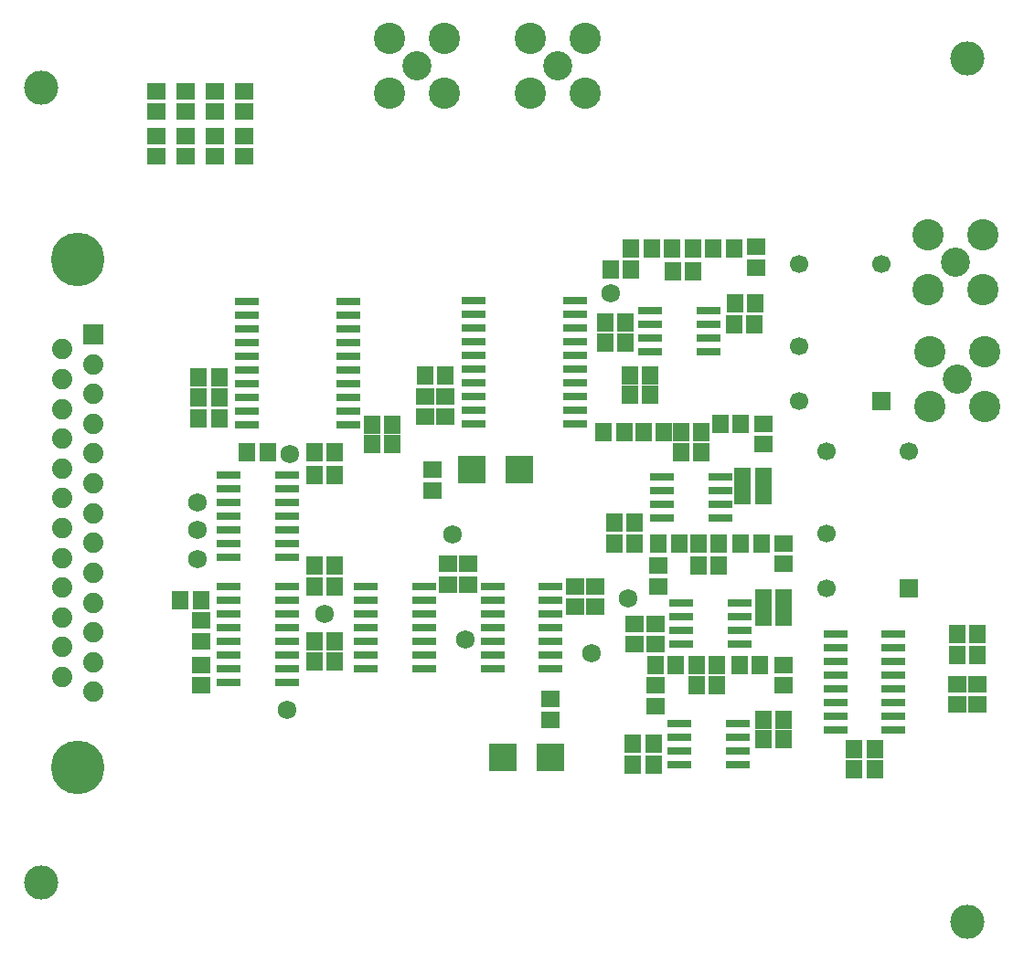
<source format=gbr>
G04 DipTrace 3.3.1.3*
G04 TopMask.gbr*
%MOIN*%
G04 #@! TF.FileFunction,Soldermask,Top*
G04 #@! TF.Part,Single*
%ADD30C,0.125*%
%ADD40R,0.08662X0.031502*%
%ADD42C,0.06788*%
%ADD44C,0.066935*%
%ADD46R,0.066935X0.066935*%
%ADD48C,0.195282*%
%ADD50C,0.074415*%
%ADD52R,0.074415X0.074415*%
%ADD54C,0.106305*%
%ADD56C,0.114179*%
%ADD58R,0.102368X0.102368*%
%ADD60R,0.059061X0.066935*%
%ADD62R,0.066935X0.059061*%
%FSLAX26Y26*%
G04*
G70*
G90*
G75*
G01*
G04 TopMask*
%LPD*%
D62*
X1176462Y1457507D3*
Y1532310D3*
D60*
X1663962Y2226258D3*
X1589159D3*
X1663962Y2307507D3*
X1589159D3*
D62*
X2538962Y1745008D3*
Y1819812D3*
X2613962Y1745008D3*
Y1819812D3*
D60*
X1663962Y1820008D3*
X1589159D3*
X1663962Y1895008D3*
X1589159D3*
D62*
X2076462Y1826258D3*
Y1901061D3*
X2151462Y1826258D3*
Y1901061D3*
X1176462Y1620008D3*
Y1694812D3*
X2451462Y1407507D3*
Y1332704D3*
X2020213Y2170008D3*
Y2244812D3*
D60*
X1167752Y2432508D3*
X1242556D3*
X1167752Y2507508D3*
X1242556D3*
X1874002Y2407508D3*
X1799199D3*
X1874002Y2338756D3*
X1799199D3*
D62*
X2067752Y2438758D3*
Y2513561D3*
X1992752Y2438758D3*
Y2513561D3*
D60*
X2649003Y2707508D3*
X2723806D3*
X2649003Y2782508D3*
X2723806D3*
X2970263Y2970008D3*
X2895460D3*
X3195263Y2776258D3*
X3120460D3*
X3196995Y2851258D3*
X3122192D3*
X2738964Y2588758D3*
X2813767D3*
X2738964Y2520008D3*
X2813767D3*
D62*
X3201512Y2982508D3*
Y3057312D3*
D60*
X3001512Y2307507D3*
X2926709D3*
X3226512Y2151258D3*
X3151709D3*
X3226512Y2220008D3*
X3151709D3*
X2757763Y2051258D3*
X2682960D3*
X2757763Y1976258D3*
X2682960D3*
D62*
X3226512Y2338758D3*
Y2413561D3*
D60*
X3063914Y1895008D3*
X2989111D3*
X3301512Y1707508D3*
X3226709D3*
X3301512Y1776258D3*
X3226709D3*
D62*
X2832713Y1682507D3*
Y1607704D3*
X2757713Y1682507D3*
Y1607704D3*
X3301512Y1901258D3*
Y1976061D3*
D60*
X3057763Y1457508D3*
X2982960D3*
X3301512Y1263758D3*
X3226709D3*
X3301512Y1332508D3*
X3226709D3*
X2751512Y1245008D3*
X2826315D3*
X2751512Y1170008D3*
X2826315D3*
D62*
X3301512Y1457508D3*
Y1532312D3*
D60*
X3557713Y1226258D3*
X3632516D3*
X3557713Y1151258D3*
X3632516D3*
D58*
X2451464Y1195007D3*
X2278235D3*
X2163962Y2245008D3*
X2337191D3*
D62*
X1226463Y3388758D3*
Y3463561D3*
X1332713Y3463758D3*
Y3388955D3*
D60*
X4007713Y1645008D3*
X3932910D3*
X4007713Y1570008D3*
X3932910D3*
D62*
X1013963Y3463561D3*
Y3388758D3*
X1120213D3*
Y3463561D3*
D30*
X595213Y3638756D3*
Y738759D3*
X3970213Y595008D3*
Y3745008D3*
D56*
X1863962Y3620007D3*
X2063962D3*
Y3820007D3*
X1863962D3*
D54*
X1963962Y3720007D3*
D56*
X3832713Y2676258D3*
Y2476258D3*
X4032713D3*
Y2676258D3*
D54*
X3932713Y2576258D3*
D56*
X2376462Y3620007D3*
X2576462D3*
Y3820007D3*
X2376462D3*
D54*
X2476462Y3720007D3*
D52*
X782714Y2738758D3*
D50*
Y2630057D3*
Y2521356D3*
Y2412655D3*
Y2303955D3*
Y2195254D3*
Y2086553D3*
Y1977852D3*
Y1869151D3*
Y1760451D3*
Y1651750D3*
Y1543049D3*
Y1434348D3*
X670903Y2684401D3*
Y2575700D3*
Y2466999D3*
Y2358298D3*
Y2249598D3*
Y2140897D3*
Y2032196D3*
Y1923495D3*
Y1814794D3*
Y1706094D3*
Y1597393D3*
Y1488692D3*
D48*
X726808Y1160333D3*
Y3012773D3*
D56*
X3826464Y3101258D3*
Y2901258D3*
X4026464D3*
Y3101258D3*
D54*
X3926464Y3001258D3*
D46*
X3657713Y2495008D3*
D44*
Y2995008D3*
X3357713D3*
Y2695008D3*
Y2495008D3*
D46*
X3757713Y1813758D3*
D44*
Y2313758D3*
X3457713D3*
Y2013758D3*
Y1813758D3*
D60*
X1663962Y1620007D3*
X1589159D3*
X1663962Y1545008D3*
X1589159D3*
X1176464Y1770007D3*
X1101661D3*
X1420212Y2307507D3*
X1345409D3*
D62*
X1013963Y3551258D3*
Y3626061D3*
X1120213Y3551258D3*
Y3626061D3*
X1226463Y3551258D3*
Y3626061D3*
X1332713Y3551258D3*
Y3626061D3*
X3932713Y1388758D3*
Y1463561D3*
X4007713Y1463758D3*
Y1388955D3*
D60*
X1167752Y2582507D3*
X1242556D3*
X1992752Y2588758D3*
X2067556D3*
X2745263Y3051258D3*
X2820066D3*
X2895361D3*
X2970165D3*
X2670263Y2976258D3*
X2745066D3*
X3045263Y3051258D3*
X3120066D3*
X2789014Y2382507D3*
X2863817D3*
X2926512D3*
X3001315D3*
X3070263Y2413758D3*
X3145066D3*
X2645262Y2382507D3*
X2720065D3*
X2845262Y1976258D3*
X2920065D3*
X2989012D3*
X3063815D3*
D62*
X2845212Y1820008D3*
Y1894812D3*
D60*
X3145262Y1976258D3*
X3220065D3*
X2832763Y1532508D3*
X2907566D3*
X2982763D3*
X3057566D3*
X3139012D3*
X3213815D3*
D62*
X2832763Y1382508D3*
Y1457312D3*
D42*
X1163962Y1920008D3*
X1488962Y1370007D3*
X1163962Y2126256D3*
Y2026258D3*
X1626462Y1720008D3*
X1501462Y2301258D3*
X2095213Y2007507D3*
X2138964Y1626258D3*
X2601462Y1576258D3*
X2732713Y1776258D3*
X2670263Y2888758D3*
D40*
X1276414Y1820007D3*
Y1770007D3*
Y1720007D3*
Y1670007D3*
Y1620007D3*
Y1570007D3*
Y1520007D3*
Y1470007D3*
X1489012D3*
Y1520007D3*
Y1570007D3*
Y1620007D3*
Y1670007D3*
Y1720007D3*
Y1770007D3*
Y1820007D3*
X1276462Y2226256D3*
Y2176256D3*
Y2126256D3*
Y2076256D3*
Y2026256D3*
Y1976256D3*
Y1926256D3*
X1489061D3*
Y1976256D3*
Y2026256D3*
Y2076256D3*
Y2126256D3*
Y2176256D3*
Y2226256D3*
X2238962Y1820007D3*
Y1770007D3*
Y1720007D3*
Y1670007D3*
Y1620007D3*
Y1570007D3*
Y1520007D3*
X2451561D3*
Y1570007D3*
Y1620007D3*
Y1670007D3*
Y1720007D3*
Y1770007D3*
Y1820007D3*
X2813964Y2826258D3*
Y2776258D3*
Y2726258D3*
Y2676258D3*
X3026562D3*
Y2726258D3*
Y2776258D3*
Y2826258D3*
X1776462Y1820007D3*
Y1770007D3*
Y1720007D3*
Y1670007D3*
Y1620007D3*
Y1570007D3*
Y1520007D3*
X1989061D3*
Y1570007D3*
Y1620007D3*
Y1670007D3*
Y1720007D3*
Y1770007D3*
Y1820007D3*
X2857713Y2220008D3*
Y2170008D3*
Y2120008D3*
Y2070008D3*
X3070312D3*
Y2120008D3*
Y2170008D3*
Y2220008D3*
X1345213Y2857507D3*
Y2807507D3*
Y2757507D3*
Y2707507D3*
Y2657507D3*
Y2607507D3*
Y2557507D3*
Y2507507D3*
Y2457507D3*
Y2407507D3*
X1715292D3*
Y2457507D3*
Y2507507D3*
Y2557507D3*
Y2607507D3*
Y2657507D3*
Y2707507D3*
Y2757507D3*
Y2807507D3*
Y2857507D3*
X2170213Y2863758D3*
Y2813758D3*
Y2763758D3*
Y2713758D3*
Y2663758D3*
Y2613758D3*
Y2563758D3*
Y2513758D3*
Y2463758D3*
Y2413758D3*
X2540292D3*
Y2463758D3*
Y2513758D3*
Y2563758D3*
Y2613758D3*
Y2663758D3*
Y2713758D3*
Y2763758D3*
Y2813758D3*
Y2863758D3*
X2926464Y1757508D3*
Y1707508D3*
Y1657508D3*
Y1607508D3*
X3139062D3*
Y1657508D3*
Y1707508D3*
Y1757508D3*
X2920213Y1320008D3*
Y1270008D3*
Y1220008D3*
Y1170008D3*
X3132812D3*
Y1220008D3*
Y1270008D3*
Y1320008D3*
X3488964Y1645007D3*
Y1595007D3*
Y1545007D3*
Y1495007D3*
Y1445007D3*
Y1395007D3*
Y1345007D3*
Y1295007D3*
X3701562D3*
Y1345007D3*
Y1395007D3*
Y1445007D3*
Y1495007D3*
Y1545007D3*
Y1595007D3*
Y1645007D3*
M02*

</source>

WHAT YOU SHOULD DO: Out of the data above, give again only the lines starting at the one holding "X1013963Y3463561D3*" and ending at the one holding "Y2140897D3*", unchanged.

PROBLEM SOLUTION:
X1013963Y3463561D3*
Y3388758D3*
X1120213D3*
Y3463561D3*
D30*
X595213Y3638756D3*
Y738759D3*
X3970213Y595008D3*
Y3745008D3*
D56*
X1863962Y3620007D3*
X2063962D3*
Y3820007D3*
X1863962D3*
D54*
X1963962Y3720007D3*
D56*
X3832713Y2676258D3*
Y2476258D3*
X4032713D3*
Y2676258D3*
D54*
X3932713Y2576258D3*
D56*
X2376462Y3620007D3*
X2576462D3*
Y3820007D3*
X2376462D3*
D54*
X2476462Y3720007D3*
D52*
X782714Y2738758D3*
D50*
Y2630057D3*
Y2521356D3*
Y2412655D3*
Y2303955D3*
Y2195254D3*
Y2086553D3*
Y1977852D3*
Y1869151D3*
Y1760451D3*
Y1651750D3*
Y1543049D3*
Y1434348D3*
X670903Y2684401D3*
Y2575700D3*
Y2466999D3*
Y2358298D3*
Y2249598D3*
Y2140897D3*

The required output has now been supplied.